The informant was wearing a hidden camera but it was only recording the event, not transmitting it so police could listen in real time.

She eventually left the home and it was only then that officers found out and arrested the drug dealer.

Here’s more from the AP:

A woman outfitted with a tiny microphone and hidden camera walked up to a dilapidated drug house on a chilly afternoon last year looking to buy meth from a dealer known on the streets as “Mississippi.”

But as the informant disappeared inside with a career criminal with a rap sheet spanning three decades, her law enforcement handlers left her undercover on her own — unprotected and unmonitored in real time. And the devices she carried passively recorded a crime far more horrific than any drug buy.

Under threat of violence, the dealer forced the woman to perform oral sex on him — twice — in an attack so brazen he paused at one point to conduct a separate drug deal, according to interviews and confidential law enforcement records obtained by The Associated Press.

“It was one of the worst depictions of sexual abuse I have ever seen,” said a local official who viewed the footage and spoke to AP on condition of anonymity because he wasn’t authorized to discuss the ongoing case.
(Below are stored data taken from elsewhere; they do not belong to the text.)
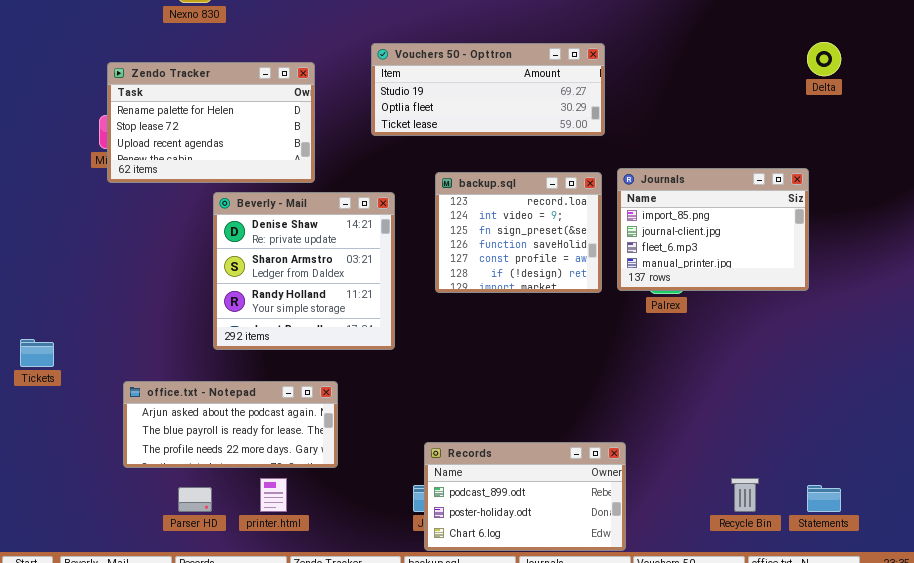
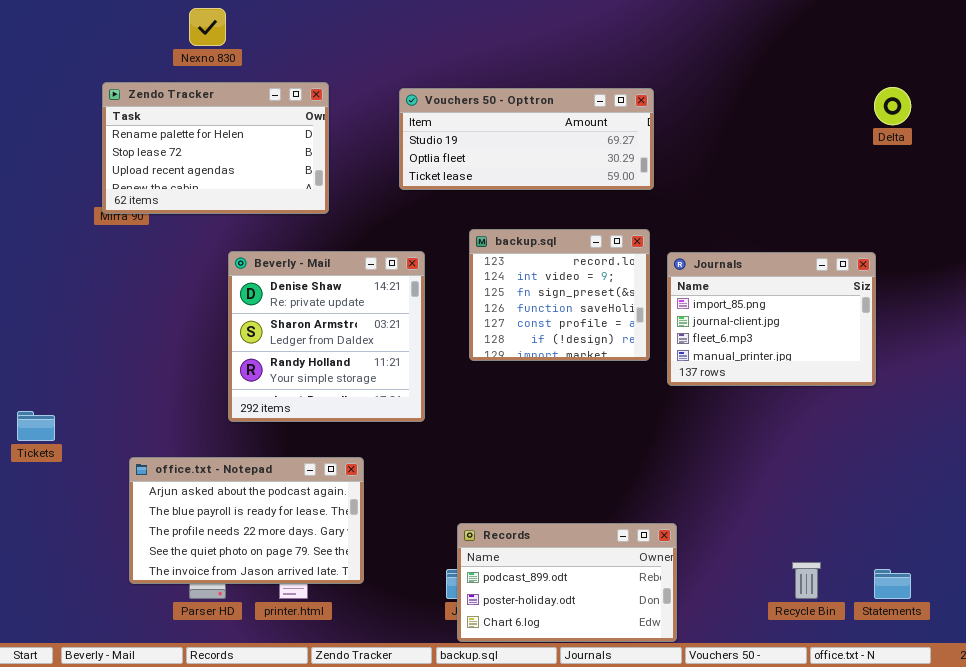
Zendo Tracker: [107,62,315,183] -> [102,82,329,214], moved
Journals: [617,168,809,291] -> [667,252,876,386], moved
office.txt - Notepad: [123,381,338,468] -> [129,457,364,584], resized

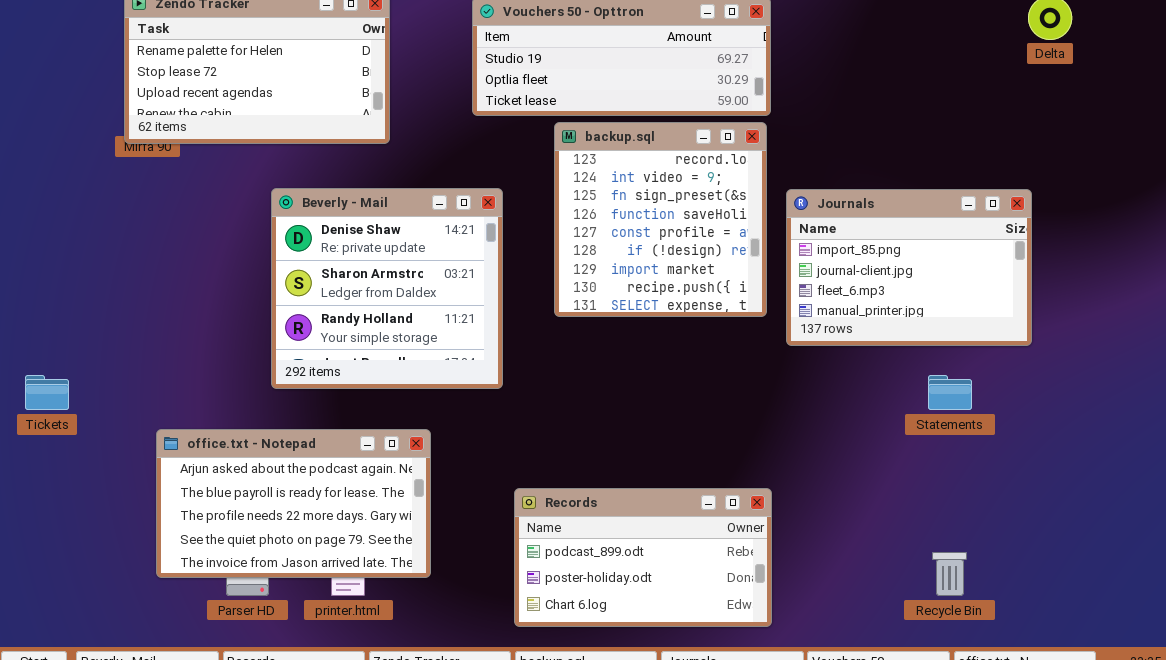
backup.sql: [469,229,650,361] -> [554,122,767,317], resized
Records: [457,523,677,642] -> [514,488,772,627], moved
Statements: [874,569,911,599] -> [928,375,972,410], moved

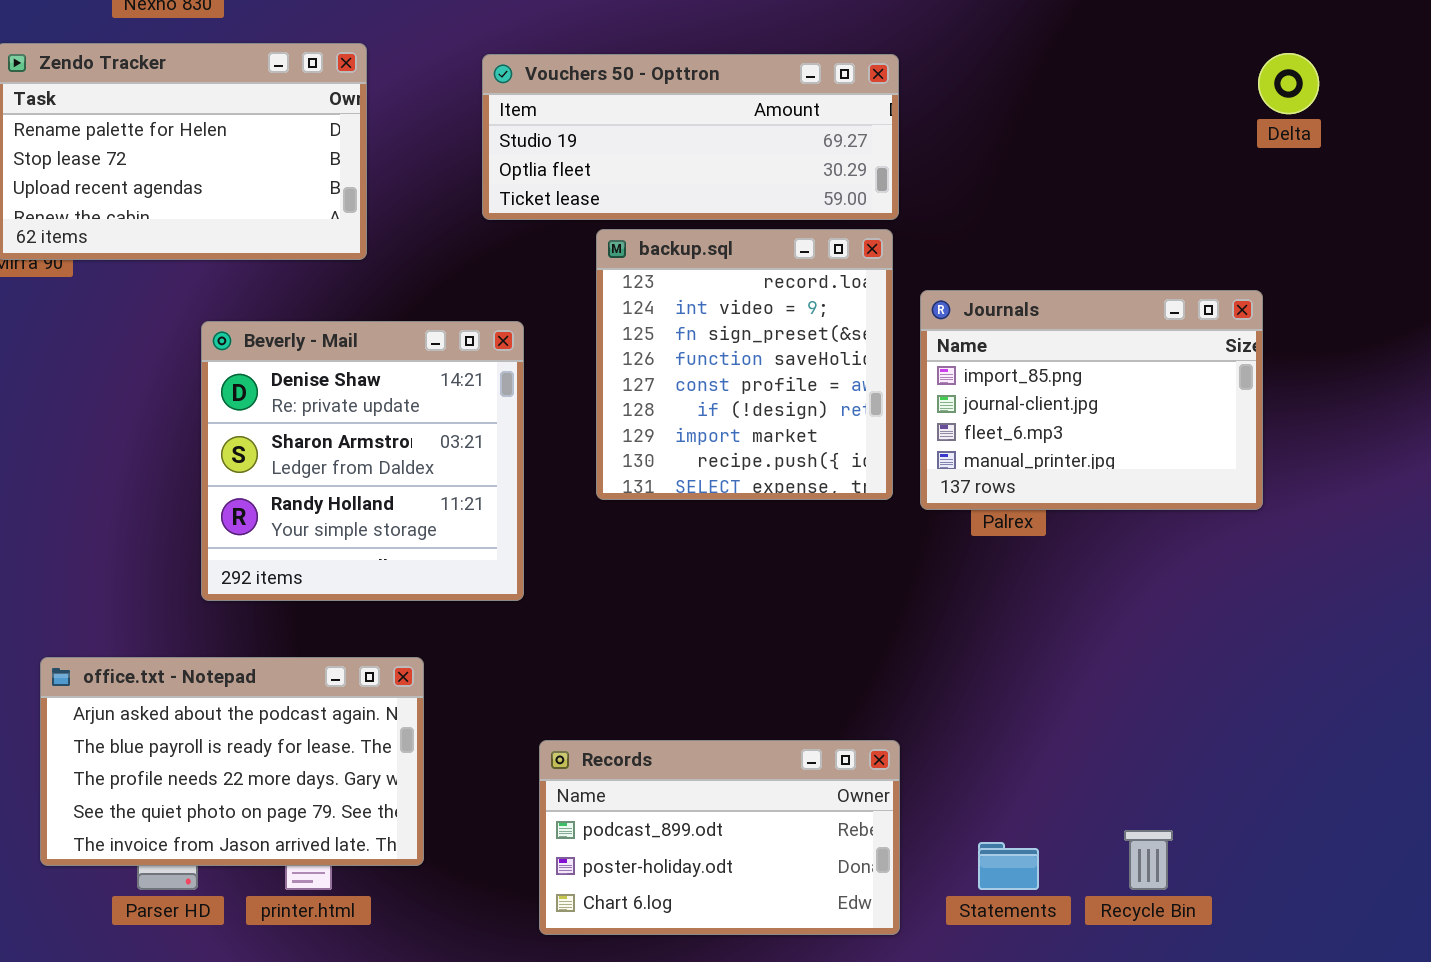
Journals: [786,189,1032,346] -> [920,290,1263,510], moved
Statements: [928,375,972,410] -> [978,842,1039,890], moved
“Just the audio from it is enough to turn your stomach,” the official said. “It’s a female being sexually brutalized while she’s crying and whimpering.”
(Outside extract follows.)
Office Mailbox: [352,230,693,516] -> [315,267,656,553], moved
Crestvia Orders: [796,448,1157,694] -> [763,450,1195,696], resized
Even as the woman cried and her assailant threatened to put her “in the hospital,” narcotics deputies remained down the block in the blighted neighborhood, unaware of what was going on. That’s because, as authorities told the AP, they never considered such an attack might happen and the devices the woman carried didn’t have the ability to transmit the operation to law enforcement in real time.

“It was recording but not to where my guys were monitoring it,” said Rapides Parish Sheriff Mark Wood, blaming the January 2021 incident on his inexperience from only being in the top job six months at that time. “There are always things you learn that you can do better.”
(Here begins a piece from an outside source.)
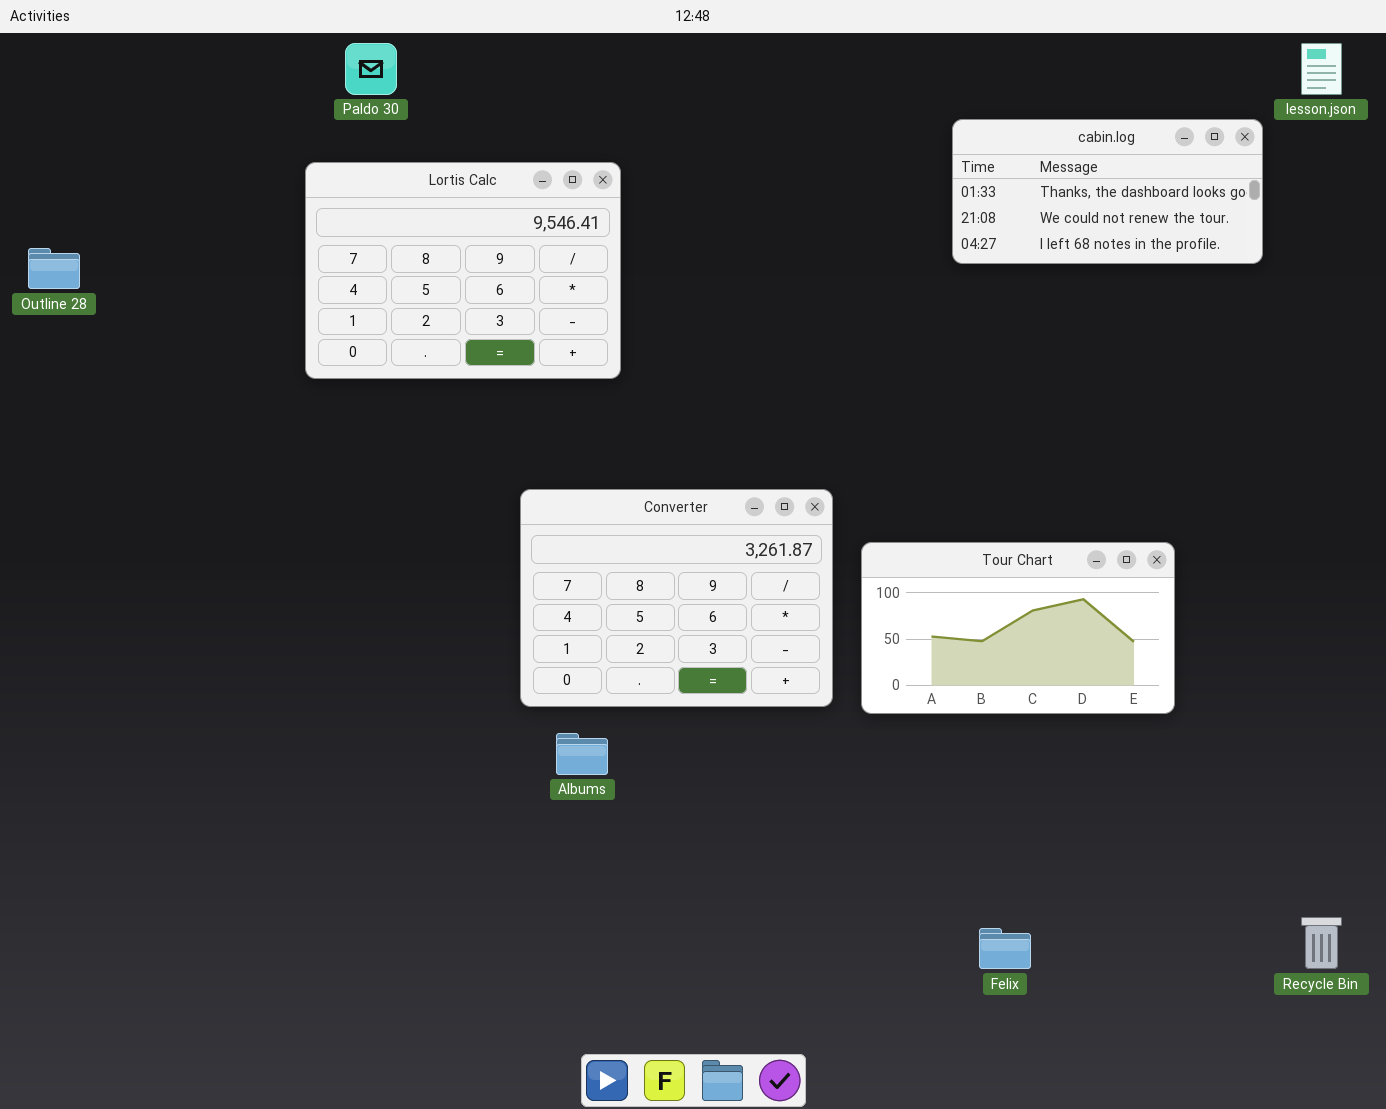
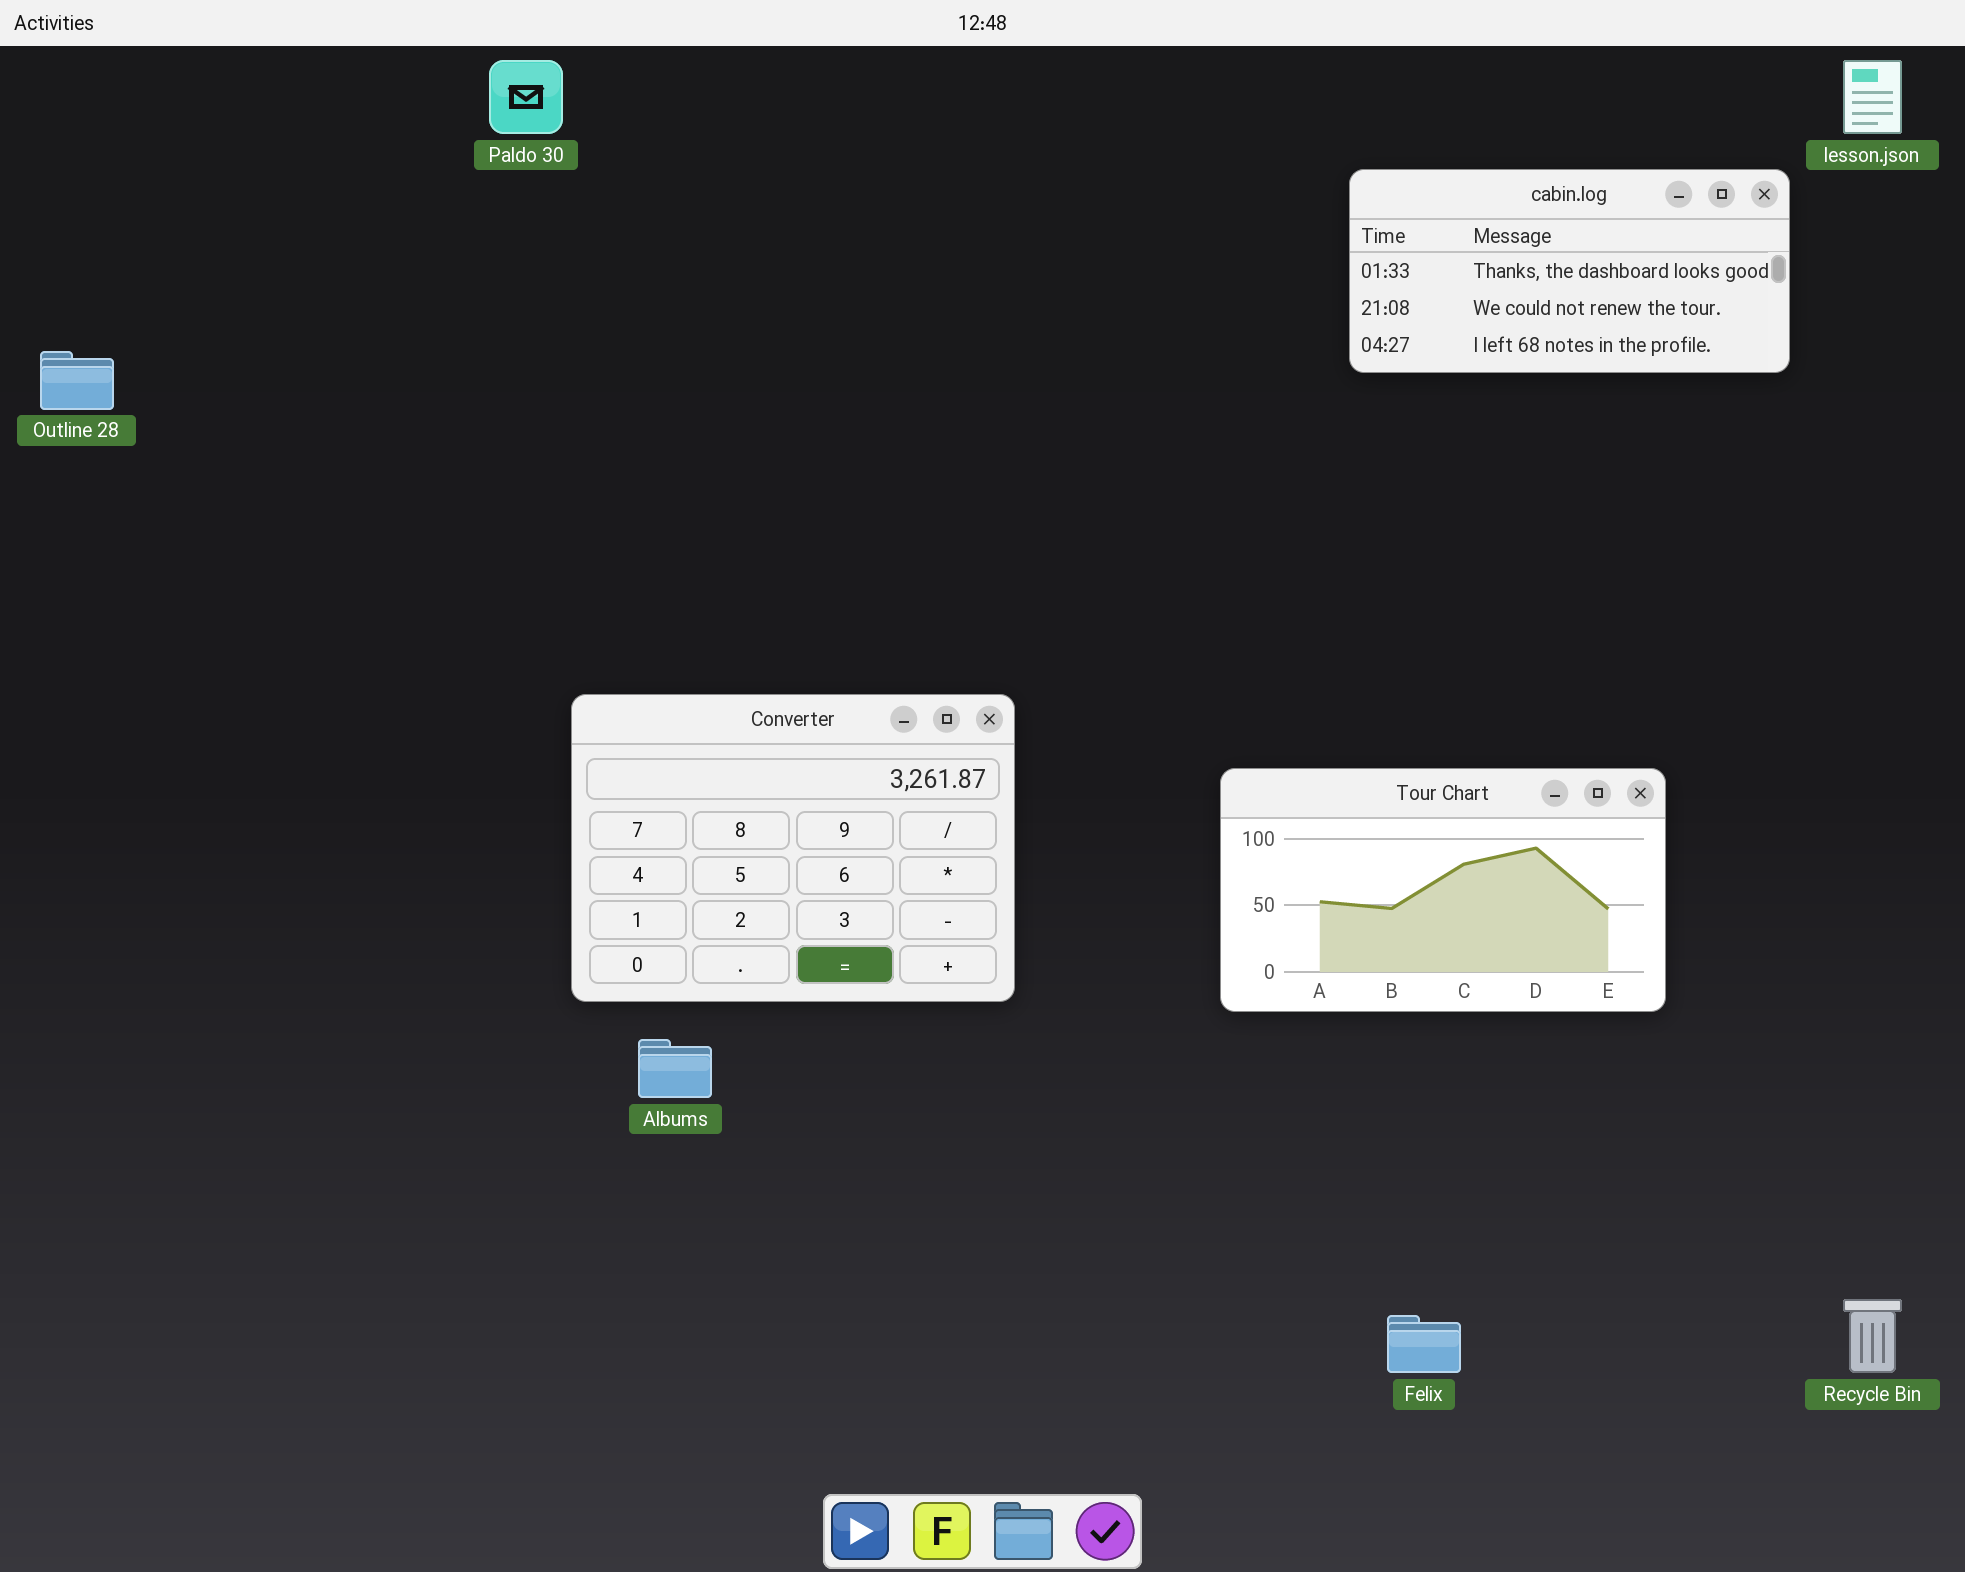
Lortis Calc: [305,162,621,379] -> none, closed
Converter: [520,489,833,707] -> [571,694,1015,1002], moved
Albums: [556,733,608,775] -> [638,1039,712,1098], moved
Records show it wasn’t until the woman left the area on her own and contacted her handlers that deputies searched the single-family home and arrested Antonio D. Jones, 48, on charges of second-degree rape, false imprisonment and distribution of meth after recovering 5 grams of the substance in the sting.

Deputies surveilling the home after the woman went inside assumed she “must be OK” because someone else entered after her to buy drugs, said Lt. Mark Parker, the ranking officer in the operation.

Parker, who retired this month, told the AP that the sheriff’s office didn’t start using equipment capable of monitoring in real time until after the alleged rape, and often would send informants into stings without any recording equipment at all.

“We’ve always done it this way,” Parker said. “She was an addict and we just used her as an informant like we’ve done a million times before. Looking back, it’s easy to say, ‘What if?’”

“There are always things you learn that you can do better.” If that isn’t the understatement of the year.

Meanwhile, this informant who was raped still has her own criminal record and suffering this way at the behest of law enforcement did nothing to expunge her record:

And while it’s not clear what kind of deal the woman struck with the Rapides Parish Sheriff’s Office, her cooperation as an informant didn’t seem to make much difference in clearing her own criminal record.

Just three weeks after her recorded assault, court records show, the woman was charged with possession of drug paraphernalia stemming from an arrest that happened about a month before the sting, and she’s been pulled over and booked on possession charges at least twice since then. The woman, who declined interview requests and is not being named because the AP does not typically identify victims of sexual assault, pleaded guilty to possessing drug paraphernalia last year and was placed in behavioral health court in lieu of jail time.

“It’s absolutely horrible,” said the woman’s attorney, Harold Murry. “She has a drug problem and I don’t know if she’s going to be able to beat it or not. But when you become a snitch, they keep your drug problem going and then they arrest you for it.”

Unbelievable.

It’s not like monitoring undercover officers or informants is some new type of technology. This kind of stuff has been around for decades upon decades. Heck they’ve been making cop shows about it for ages now.

And to top it off, this woman doesn’t even get her criminal record expunged in whatever deal she made.